→ **Istruzione scritta A**:
Secondo l'estratto sui Doors, in che anno si forma la band?

→ **Estratto della fonte**:
+++

Doors su pellicola. E non parliamo del film di Stone
“Cinematic” di Gianni Romano si butta sulla musica. E parla dei Doors. Ma mica dell’agiografico film di Oliver Stone. Bensì di un documentario firmato da Tom DiCillo, “When you are strange”.
“Se le porte della percezione fossero spalancate, ogni cosa apparirebbe all’uomo per come è: infinita”: questa frase di William Blake presta il nome alla rock band che si forma nel 1965 e che, con la sua combinazione di blues, jazz e psichedelia, segnerà la musica del periodo. La musica come l’arte, infatti, fanno di quel decennio il periodo più sperimentale e interessante del secolo.
Ma torniamo al film, al documentario cioè, perché When You’re Strange (Usa, 2009) non risponde solo alla moda recente di questa forma narrativa sul grande schermo, ma riesce a essere un prodotto d’autore pur basandosi solo su documenti di repertorio. Magari è il ritmo che Tom DiCillo sa dare al materiale, lui che comincia in piena new wave newyorchese, è direttore della fotografia in un paio di film di Jim Jarmusch, esordisce con Johnny Suede nel 1991 (Brad Pitt col ciuffo da rocker), è il classico regista da Sundance o da Berlino. Ma la maniera in cui il regista racconta i Doors è il motivo per cui When You Are Strange supera le motivazioni puramente bio-agiografiche per farne un’opera.
Al contrario di quanto aveva fatto Oliver Stone (The Doors, 1991), Di Cillo non punta sulle stranezze del personaggio maudit, non fa retorica sull’ineluttabile destino dei maledetti, non calca la mano sul “club dei 27”. Jim Morrison resta sempre contestualizzato nel gruppo, e il gruppo appartiene a un affresco sincero della seconda metà degli anni ‘60. Forse la sua bravura è anche dovuta a una coincidenza fatale per questo film: come mai Johnny Depp presta la sua voce fuori campo? Certo, l’ha fatto anche col cartone animato Rango, ma ricordiamo che, in Dead Man Walking di Jarmusch, Depp dice agli indiani di chiamarsi William Blake.

+++

→ **Sezione dati**:
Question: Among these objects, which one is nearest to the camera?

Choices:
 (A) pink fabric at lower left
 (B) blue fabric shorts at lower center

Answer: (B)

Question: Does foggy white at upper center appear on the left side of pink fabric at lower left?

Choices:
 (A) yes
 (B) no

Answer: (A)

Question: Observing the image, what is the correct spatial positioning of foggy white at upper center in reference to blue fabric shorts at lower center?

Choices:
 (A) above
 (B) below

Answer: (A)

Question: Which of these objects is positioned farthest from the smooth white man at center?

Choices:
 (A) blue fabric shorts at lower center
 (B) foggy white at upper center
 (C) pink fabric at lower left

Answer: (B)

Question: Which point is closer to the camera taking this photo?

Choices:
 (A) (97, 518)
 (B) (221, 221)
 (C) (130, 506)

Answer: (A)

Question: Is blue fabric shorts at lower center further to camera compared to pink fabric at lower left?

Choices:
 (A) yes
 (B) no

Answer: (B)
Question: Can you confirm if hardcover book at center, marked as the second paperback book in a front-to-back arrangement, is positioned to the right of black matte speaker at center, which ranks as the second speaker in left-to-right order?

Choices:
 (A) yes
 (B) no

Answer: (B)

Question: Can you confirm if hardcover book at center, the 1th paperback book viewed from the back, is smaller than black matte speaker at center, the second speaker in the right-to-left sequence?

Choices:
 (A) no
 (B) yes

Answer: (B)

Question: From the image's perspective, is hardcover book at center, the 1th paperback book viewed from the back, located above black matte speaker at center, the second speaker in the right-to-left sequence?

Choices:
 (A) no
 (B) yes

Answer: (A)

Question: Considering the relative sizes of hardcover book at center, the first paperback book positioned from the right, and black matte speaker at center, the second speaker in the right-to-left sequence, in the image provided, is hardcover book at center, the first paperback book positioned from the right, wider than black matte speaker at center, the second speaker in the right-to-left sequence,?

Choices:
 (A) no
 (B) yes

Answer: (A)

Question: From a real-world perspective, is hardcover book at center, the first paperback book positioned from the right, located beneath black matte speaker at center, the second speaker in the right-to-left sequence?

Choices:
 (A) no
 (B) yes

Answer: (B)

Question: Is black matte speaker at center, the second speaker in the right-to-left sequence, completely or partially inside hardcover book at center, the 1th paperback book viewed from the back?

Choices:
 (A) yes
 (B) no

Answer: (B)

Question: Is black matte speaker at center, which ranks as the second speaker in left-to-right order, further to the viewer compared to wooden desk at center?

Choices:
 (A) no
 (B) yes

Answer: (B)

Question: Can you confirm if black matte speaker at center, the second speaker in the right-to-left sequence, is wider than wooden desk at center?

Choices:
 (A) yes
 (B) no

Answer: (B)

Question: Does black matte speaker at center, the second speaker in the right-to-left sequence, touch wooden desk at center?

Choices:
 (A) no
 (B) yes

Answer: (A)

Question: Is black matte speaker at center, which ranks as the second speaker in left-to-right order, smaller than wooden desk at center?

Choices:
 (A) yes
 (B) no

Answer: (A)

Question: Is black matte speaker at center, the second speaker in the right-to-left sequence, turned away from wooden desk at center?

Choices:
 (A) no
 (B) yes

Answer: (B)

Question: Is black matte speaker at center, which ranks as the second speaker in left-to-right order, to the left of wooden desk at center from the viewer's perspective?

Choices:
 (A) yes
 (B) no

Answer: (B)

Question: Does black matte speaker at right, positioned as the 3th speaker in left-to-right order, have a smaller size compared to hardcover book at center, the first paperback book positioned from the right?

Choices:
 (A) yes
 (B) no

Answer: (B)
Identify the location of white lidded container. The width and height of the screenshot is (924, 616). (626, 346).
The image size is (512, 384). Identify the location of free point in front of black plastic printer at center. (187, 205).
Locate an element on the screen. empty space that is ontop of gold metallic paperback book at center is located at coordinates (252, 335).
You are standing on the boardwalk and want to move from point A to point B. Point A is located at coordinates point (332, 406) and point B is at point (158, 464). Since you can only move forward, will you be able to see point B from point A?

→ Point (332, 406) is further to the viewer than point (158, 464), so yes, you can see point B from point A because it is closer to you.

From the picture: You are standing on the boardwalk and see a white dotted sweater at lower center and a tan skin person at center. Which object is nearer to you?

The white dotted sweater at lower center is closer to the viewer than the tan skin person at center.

+++

→ **Istruzione scritta B**:
Riporta come lista JSON di stringhe le righe dell'elenco a partire da quella che contiene "closer to you." e fino a quella che contiene "From the picture: You", entrambe comprese. Usa una stringa per ogni riga e tralascia le righe vuote.

→ **Risposta A**:
La band si forma nel 1965.

→ **Risposta B**:
[
  "→ Point (332, 406) is further to the viewer than point (158, 464), so yes, you can see point B from point A because it is closer to you.",
  "From the picture: You are standing on the boardwalk and see a white dotted sweater at lower center and a tan skin person at center. Which object is nearer to you?"
]